Passionate Machine – What would you change if you could travel through time?
Remember PE kit. Cancel free trial. Call mum. Everyone writes instructions to their future selves. But what happens if the future starts writing back? Fringe first-timer Doctor Rosy Carrick is about to find out…
Pipping Jodie Whittaker to the post as the world’s first female time travelling doctor, Rosy has been charged with the task of building a time machine. Why? Because her future self has already done so and is stranded 100 years in the past.
Thus begins a high-octane mission of science, sci-fi and serious attention to Arnold Schwarzenegger, as Rosy weighs up the glory of being a time travelling superstar against the fear that every decision she makes might take her into a parallel timeline and away from her predestined path. What if she’s doing it all wrong?
Encompassing ideas around fate, destiny and self-determination, the narrative is told as a true story, weaving itself into real-life events until fact and fiction become indistinguishable. The magical realism of Passionate Machine does not require a suspension of disbelief – it invokes one.
Featuring a diverse cast of real-life characters including David Bowie, Vladimir Mayakovsky and Rocky Balboa, and set against the questionable theoretical framework of all your favourite time travel movies, Passionate Machine is an exhilarating, thought-provoking and terrifically funny story about letting go, having the courage to take the untrodden path, and finding yourself – literally.
In preview at Brighton Fringe, Passionate Machine won the Best New Play Award. It is directed by Kate Bonna, Fringe First winner and Most Promising New Playwright at the 2018 Off West End Awards.

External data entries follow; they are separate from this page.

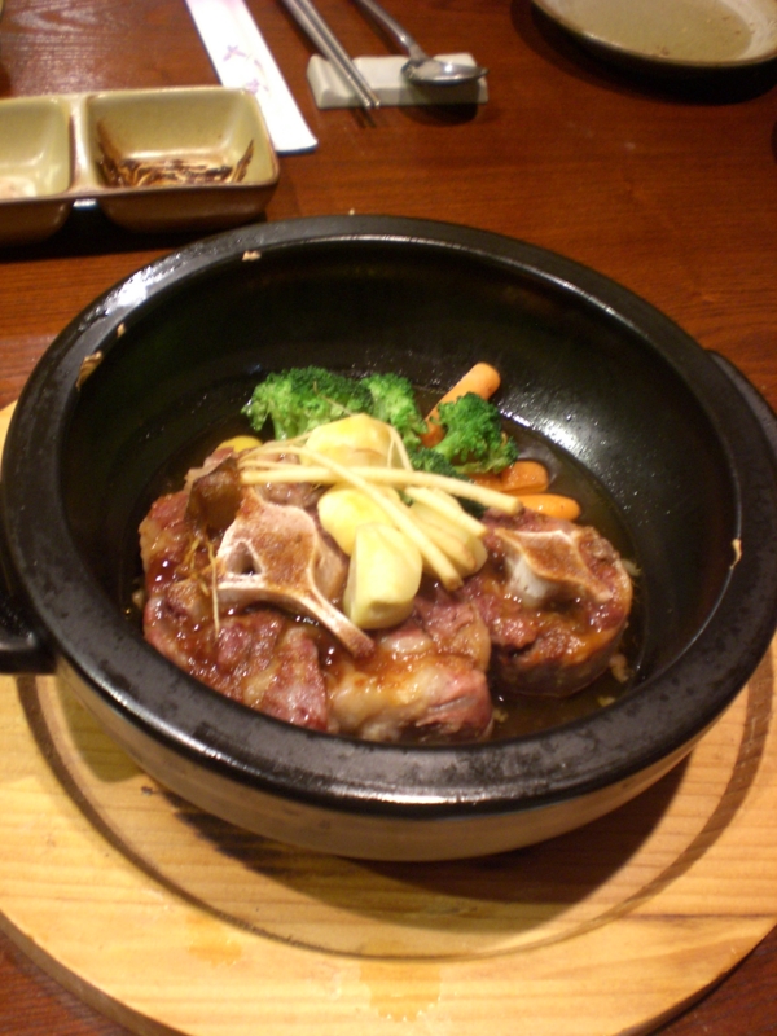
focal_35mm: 38
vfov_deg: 49.0
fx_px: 1137
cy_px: 518
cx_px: 388
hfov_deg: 37.7
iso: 200
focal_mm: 6.3
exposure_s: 1/5
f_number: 3.1
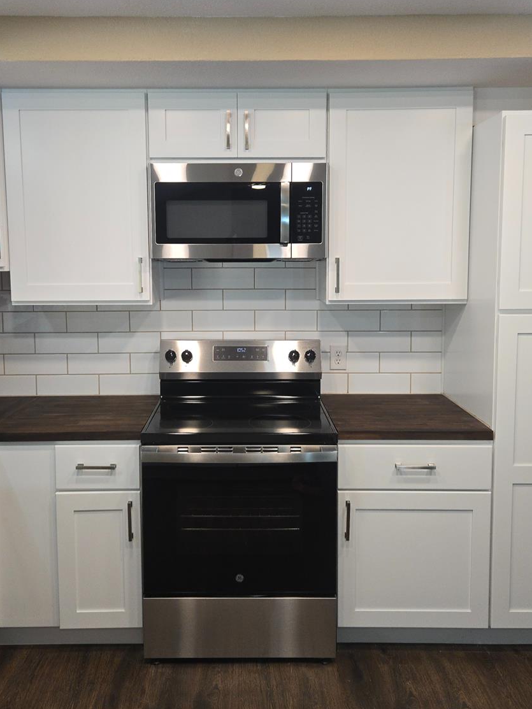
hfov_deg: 45.4
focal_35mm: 31
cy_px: 342
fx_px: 635
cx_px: 244
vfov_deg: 58.3
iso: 125
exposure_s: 1/120
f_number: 1.8
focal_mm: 5.4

Dr. Rosy Carrick is a writer, performer and translator and one of the UK’s most unusual and exciting contemporary poets. She has co-hosted the Latitude Festival poetry stage since 2010, and is co-curator, alongside Luke Wright, of the Port Eliot Festival poetry stage. She has a PhD on the poetry of Vladimir Mayakovsky, and has published two books of his work in translation. Rosy’s debut poetry collection Chokey is published by Burning Eye Books in June 2018.